Task objective: From the records below, transcribe exactly the lines that begin at the line with "M1678,1002L1702,1024L1666,1062L1643,1040Z" and end at the line with "M0,1054L63,1140L102,1176L200,1217L241,1229L275,1257", both included.

Data extract below:

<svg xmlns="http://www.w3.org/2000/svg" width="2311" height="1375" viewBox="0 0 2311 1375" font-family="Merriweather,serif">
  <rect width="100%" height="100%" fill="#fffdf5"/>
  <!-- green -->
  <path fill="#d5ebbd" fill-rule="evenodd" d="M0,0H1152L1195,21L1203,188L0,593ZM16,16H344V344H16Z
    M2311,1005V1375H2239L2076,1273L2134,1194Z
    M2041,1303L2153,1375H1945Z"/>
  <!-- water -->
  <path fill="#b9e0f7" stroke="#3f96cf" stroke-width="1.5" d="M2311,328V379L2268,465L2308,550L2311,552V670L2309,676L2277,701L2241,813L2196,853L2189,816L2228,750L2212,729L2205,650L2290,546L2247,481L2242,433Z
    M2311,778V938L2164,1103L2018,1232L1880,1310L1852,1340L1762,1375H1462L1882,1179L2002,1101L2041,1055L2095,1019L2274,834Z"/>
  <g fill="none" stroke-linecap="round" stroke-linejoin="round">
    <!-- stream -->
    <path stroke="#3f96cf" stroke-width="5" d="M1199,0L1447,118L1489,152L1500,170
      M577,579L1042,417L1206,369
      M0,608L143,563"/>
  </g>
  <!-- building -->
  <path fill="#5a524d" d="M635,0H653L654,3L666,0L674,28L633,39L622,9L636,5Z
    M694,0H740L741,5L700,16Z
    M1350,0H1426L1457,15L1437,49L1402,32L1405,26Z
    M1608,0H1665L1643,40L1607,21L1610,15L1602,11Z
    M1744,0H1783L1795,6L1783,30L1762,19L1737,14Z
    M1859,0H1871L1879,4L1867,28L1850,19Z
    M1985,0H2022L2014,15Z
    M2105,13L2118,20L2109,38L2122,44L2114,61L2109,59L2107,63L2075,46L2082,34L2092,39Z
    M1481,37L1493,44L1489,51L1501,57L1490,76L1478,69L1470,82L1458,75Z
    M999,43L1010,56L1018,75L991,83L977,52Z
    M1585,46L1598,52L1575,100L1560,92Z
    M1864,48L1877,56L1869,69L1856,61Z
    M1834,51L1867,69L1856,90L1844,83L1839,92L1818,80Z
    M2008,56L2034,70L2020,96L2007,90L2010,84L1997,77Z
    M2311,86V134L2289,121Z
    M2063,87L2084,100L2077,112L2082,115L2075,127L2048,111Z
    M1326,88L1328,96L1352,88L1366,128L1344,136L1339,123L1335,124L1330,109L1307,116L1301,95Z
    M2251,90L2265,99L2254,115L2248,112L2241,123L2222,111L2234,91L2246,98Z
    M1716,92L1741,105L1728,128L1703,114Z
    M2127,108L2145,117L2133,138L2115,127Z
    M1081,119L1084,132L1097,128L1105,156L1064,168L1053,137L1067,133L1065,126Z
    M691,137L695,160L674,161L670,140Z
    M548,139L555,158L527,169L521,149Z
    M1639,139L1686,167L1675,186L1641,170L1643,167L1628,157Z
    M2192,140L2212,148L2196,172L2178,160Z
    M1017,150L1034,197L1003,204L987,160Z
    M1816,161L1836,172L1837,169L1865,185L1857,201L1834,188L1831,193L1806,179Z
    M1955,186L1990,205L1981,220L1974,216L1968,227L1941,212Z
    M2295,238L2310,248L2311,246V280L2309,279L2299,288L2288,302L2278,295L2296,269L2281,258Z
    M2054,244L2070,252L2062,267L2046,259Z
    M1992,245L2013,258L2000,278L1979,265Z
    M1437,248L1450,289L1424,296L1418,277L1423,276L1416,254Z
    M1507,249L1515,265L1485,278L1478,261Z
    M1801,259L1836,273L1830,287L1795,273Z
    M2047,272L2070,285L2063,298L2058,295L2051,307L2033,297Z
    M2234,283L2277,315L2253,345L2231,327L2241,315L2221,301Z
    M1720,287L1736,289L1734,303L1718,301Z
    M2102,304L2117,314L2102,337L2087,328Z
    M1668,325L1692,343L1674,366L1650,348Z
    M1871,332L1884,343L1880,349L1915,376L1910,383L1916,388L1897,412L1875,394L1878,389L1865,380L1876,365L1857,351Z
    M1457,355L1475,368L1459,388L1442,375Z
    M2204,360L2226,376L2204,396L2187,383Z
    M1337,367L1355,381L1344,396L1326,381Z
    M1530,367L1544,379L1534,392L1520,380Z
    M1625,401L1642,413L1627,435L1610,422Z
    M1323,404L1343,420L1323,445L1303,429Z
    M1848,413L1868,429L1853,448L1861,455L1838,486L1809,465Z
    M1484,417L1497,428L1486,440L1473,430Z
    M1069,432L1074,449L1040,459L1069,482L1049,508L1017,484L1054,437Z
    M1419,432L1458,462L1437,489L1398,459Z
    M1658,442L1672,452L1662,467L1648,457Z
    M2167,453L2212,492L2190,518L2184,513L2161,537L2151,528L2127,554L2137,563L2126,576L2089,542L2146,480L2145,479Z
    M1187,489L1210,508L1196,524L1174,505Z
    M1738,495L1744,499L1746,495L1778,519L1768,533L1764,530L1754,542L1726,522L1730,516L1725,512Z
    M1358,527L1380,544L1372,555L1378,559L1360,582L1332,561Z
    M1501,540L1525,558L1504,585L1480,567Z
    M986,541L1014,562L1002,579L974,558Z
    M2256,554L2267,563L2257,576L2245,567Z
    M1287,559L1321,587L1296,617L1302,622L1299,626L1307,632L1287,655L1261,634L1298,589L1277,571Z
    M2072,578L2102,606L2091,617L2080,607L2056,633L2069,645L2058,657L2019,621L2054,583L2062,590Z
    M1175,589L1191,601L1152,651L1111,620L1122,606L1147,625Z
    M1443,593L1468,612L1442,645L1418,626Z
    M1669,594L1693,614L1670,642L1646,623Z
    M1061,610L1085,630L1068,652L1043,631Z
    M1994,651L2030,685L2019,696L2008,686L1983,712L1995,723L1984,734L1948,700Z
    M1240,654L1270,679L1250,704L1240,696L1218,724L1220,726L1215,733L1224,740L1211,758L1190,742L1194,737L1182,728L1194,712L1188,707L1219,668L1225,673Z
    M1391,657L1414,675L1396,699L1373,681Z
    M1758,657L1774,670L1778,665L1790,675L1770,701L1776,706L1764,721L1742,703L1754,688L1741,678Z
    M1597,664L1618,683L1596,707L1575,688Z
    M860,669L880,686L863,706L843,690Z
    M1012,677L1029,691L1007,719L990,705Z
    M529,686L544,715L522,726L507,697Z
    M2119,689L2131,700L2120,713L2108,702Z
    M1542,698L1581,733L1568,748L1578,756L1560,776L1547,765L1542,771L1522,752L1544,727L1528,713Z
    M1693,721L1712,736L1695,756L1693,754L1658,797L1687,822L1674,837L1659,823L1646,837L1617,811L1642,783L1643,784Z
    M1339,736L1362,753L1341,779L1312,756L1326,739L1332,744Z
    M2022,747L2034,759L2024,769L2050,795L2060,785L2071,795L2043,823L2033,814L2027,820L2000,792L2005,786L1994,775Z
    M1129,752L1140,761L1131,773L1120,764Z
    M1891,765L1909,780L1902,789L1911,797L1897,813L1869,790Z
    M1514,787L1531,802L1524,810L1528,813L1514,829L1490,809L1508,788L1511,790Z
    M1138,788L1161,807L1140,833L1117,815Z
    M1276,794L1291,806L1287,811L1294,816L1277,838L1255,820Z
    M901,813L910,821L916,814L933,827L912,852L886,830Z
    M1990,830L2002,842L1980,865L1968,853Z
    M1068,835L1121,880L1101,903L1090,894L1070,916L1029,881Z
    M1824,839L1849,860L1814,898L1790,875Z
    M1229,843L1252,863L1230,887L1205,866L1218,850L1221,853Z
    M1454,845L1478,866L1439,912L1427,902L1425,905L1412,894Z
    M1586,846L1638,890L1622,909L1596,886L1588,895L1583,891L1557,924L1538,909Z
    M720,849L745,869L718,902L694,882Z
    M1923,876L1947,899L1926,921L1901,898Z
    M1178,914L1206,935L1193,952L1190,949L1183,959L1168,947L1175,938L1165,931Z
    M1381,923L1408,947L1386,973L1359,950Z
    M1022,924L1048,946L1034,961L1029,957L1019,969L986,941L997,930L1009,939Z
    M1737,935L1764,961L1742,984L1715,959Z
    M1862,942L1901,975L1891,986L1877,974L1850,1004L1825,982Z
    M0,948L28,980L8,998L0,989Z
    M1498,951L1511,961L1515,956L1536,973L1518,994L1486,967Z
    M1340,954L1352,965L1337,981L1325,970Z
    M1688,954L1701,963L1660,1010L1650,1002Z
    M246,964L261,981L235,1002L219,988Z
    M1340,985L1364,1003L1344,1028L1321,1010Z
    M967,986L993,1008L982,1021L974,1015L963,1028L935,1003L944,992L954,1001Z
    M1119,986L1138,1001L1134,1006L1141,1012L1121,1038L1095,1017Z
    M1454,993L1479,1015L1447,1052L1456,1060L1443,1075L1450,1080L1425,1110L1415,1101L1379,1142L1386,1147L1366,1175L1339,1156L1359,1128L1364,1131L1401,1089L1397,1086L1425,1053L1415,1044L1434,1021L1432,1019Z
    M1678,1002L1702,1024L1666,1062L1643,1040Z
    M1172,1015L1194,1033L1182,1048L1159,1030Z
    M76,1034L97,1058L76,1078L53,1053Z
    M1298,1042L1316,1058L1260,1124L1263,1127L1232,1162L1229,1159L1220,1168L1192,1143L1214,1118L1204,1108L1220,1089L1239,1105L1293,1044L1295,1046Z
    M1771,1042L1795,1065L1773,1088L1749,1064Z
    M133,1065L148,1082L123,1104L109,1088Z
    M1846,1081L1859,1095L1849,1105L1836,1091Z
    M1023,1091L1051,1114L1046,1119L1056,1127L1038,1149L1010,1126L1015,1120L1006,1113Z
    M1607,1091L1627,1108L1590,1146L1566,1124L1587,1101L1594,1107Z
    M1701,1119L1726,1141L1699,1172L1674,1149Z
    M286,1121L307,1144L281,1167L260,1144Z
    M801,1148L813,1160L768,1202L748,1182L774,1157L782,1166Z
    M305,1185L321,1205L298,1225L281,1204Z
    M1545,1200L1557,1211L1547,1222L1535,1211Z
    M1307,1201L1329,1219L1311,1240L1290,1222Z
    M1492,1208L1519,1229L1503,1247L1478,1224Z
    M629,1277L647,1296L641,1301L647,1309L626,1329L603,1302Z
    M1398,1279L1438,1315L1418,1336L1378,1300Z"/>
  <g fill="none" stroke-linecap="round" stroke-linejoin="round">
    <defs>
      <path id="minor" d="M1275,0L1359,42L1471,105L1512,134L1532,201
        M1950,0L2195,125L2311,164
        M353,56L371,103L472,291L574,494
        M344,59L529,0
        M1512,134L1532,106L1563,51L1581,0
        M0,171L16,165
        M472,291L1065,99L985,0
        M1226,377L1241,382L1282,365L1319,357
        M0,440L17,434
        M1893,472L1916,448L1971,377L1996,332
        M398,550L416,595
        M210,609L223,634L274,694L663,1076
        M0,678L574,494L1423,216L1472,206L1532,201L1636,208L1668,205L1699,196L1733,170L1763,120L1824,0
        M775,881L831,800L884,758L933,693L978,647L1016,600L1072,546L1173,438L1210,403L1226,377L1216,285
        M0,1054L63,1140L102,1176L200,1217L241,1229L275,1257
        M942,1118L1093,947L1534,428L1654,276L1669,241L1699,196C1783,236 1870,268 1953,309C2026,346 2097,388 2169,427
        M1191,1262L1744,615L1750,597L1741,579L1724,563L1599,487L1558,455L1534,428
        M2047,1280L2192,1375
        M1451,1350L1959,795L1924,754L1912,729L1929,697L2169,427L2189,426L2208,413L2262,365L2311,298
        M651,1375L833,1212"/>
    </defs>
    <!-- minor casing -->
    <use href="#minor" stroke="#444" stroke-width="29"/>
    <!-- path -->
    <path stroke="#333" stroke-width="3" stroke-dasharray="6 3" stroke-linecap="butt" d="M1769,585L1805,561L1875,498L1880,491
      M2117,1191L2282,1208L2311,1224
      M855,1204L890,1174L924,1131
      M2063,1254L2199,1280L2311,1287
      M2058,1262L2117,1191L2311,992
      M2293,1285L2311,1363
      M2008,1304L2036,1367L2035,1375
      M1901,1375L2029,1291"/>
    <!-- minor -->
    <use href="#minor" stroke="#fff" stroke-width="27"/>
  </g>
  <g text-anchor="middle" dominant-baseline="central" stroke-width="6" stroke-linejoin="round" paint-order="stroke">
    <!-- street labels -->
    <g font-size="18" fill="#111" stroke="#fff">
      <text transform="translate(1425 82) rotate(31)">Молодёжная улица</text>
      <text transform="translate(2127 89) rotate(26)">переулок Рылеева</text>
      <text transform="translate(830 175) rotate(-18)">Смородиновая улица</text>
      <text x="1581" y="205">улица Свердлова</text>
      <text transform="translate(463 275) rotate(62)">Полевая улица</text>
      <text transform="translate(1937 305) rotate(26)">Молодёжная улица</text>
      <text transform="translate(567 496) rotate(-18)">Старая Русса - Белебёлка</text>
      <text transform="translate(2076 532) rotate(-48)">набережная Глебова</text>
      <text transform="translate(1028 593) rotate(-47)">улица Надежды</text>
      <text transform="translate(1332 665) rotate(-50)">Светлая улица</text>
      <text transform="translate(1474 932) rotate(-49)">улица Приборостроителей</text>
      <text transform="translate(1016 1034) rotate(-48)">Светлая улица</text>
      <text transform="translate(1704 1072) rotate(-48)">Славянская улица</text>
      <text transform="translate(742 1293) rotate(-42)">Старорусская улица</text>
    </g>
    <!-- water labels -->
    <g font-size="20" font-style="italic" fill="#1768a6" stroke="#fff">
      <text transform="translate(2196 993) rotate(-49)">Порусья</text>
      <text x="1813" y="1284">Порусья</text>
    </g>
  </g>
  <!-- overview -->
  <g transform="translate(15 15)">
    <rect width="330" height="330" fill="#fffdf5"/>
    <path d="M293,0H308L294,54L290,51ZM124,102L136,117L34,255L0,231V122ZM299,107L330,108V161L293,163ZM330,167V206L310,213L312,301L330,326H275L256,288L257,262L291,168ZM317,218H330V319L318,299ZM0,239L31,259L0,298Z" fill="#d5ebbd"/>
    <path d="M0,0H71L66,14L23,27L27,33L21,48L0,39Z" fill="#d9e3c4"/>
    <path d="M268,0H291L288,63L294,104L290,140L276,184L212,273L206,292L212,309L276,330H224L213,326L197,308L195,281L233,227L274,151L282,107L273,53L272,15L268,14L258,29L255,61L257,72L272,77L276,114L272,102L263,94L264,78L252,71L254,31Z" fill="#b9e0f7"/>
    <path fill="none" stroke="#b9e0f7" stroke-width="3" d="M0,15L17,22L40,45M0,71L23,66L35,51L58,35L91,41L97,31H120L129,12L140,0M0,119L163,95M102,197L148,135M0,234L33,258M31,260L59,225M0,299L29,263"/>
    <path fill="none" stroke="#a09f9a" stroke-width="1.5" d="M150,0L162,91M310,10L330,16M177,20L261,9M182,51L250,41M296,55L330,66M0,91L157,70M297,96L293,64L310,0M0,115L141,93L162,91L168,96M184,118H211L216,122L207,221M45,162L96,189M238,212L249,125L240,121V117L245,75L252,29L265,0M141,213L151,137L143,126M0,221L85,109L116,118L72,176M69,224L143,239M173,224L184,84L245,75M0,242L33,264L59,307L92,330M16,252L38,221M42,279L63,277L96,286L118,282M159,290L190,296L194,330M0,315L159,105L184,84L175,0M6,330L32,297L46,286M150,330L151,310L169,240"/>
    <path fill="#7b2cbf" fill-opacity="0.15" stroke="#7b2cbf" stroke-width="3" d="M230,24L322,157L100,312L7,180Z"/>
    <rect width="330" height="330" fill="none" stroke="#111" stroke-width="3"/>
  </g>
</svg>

End of Data extract.

Finished exercise:
    M1678,1002L1702,1024L1666,1062L1643,1040Z
    M1172,1015L1194,1033L1182,1048L1159,1030Z
    M76,1034L97,1058L76,1078L53,1053Z
    M1298,1042L1316,1058L1260,1124L1263,1127L1232,1162L1229,1159L1220,1168L1192,1143L1214,1118L1204,1108L1220,1089L1239,1105L1293,1044L1295,1046Z
    M1771,1042L1795,1065L1773,1088L1749,1064Z
    M133,1065L148,1082L123,1104L109,1088Z
    M1846,1081L1859,1095L1849,1105L1836,1091Z
    M1023,1091L1051,1114L1046,1119L1056,1127L1038,1149L1010,1126L1015,1120L1006,1113Z
    M1607,1091L1627,1108L1590,1146L1566,1124L1587,1101L1594,1107Z
    M1701,1119L1726,1141L1699,1172L1674,1149Z
    M286,1121L307,1144L281,1167L260,1144Z
    M801,1148L813,1160L768,1202L748,1182L774,1157L782,1166Z
    M305,1185L321,1205L298,1225L281,1204Z
    M1545,1200L1557,1211L1547,1222L1535,1211Z
    M1307,1201L1329,1219L1311,1240L1290,1222Z
    M1492,1208L1519,1229L1503,1247L1478,1224Z
    M629,1277L647,1296L641,1301L647,1309L626,1329L603,1302Z
    M1398,1279L1438,1315L1418,1336L1378,1300Z"/>
  <g fill="none" stroke-linecap="round" stroke-linejoin="round">
    <defs>
      <path id="minor" d="M1275,0L1359,42L1471,105L1512,134L1532,201
        M1950,0L2195,125L2311,164
        M353,56L371,103L472,291L574,494
        M344,59L529,0
        M1512,134L1532,106L1563,51L1581,0
        M0,171L16,165
        M472,291L1065,99L985,0
        M1226,377L1241,382L1282,365L1319,357
        M0,440L17,434
        M1893,472L1916,448L1971,377L1996,332
        M398,550L416,595
        M210,609L223,634L274,694L663,1076
        M0,678L574,494L1423,216L1472,206L1532,201L1636,208L1668,205L1699,196L1733,170L1763,120L1824,0
        M775,881L831,800L884,758L933,693L978,647L1016,600L1072,546L1173,438L1210,403L1226,377L1216,285
        M0,1054L63,1140L102,1176L200,1217L241,1229L275,1257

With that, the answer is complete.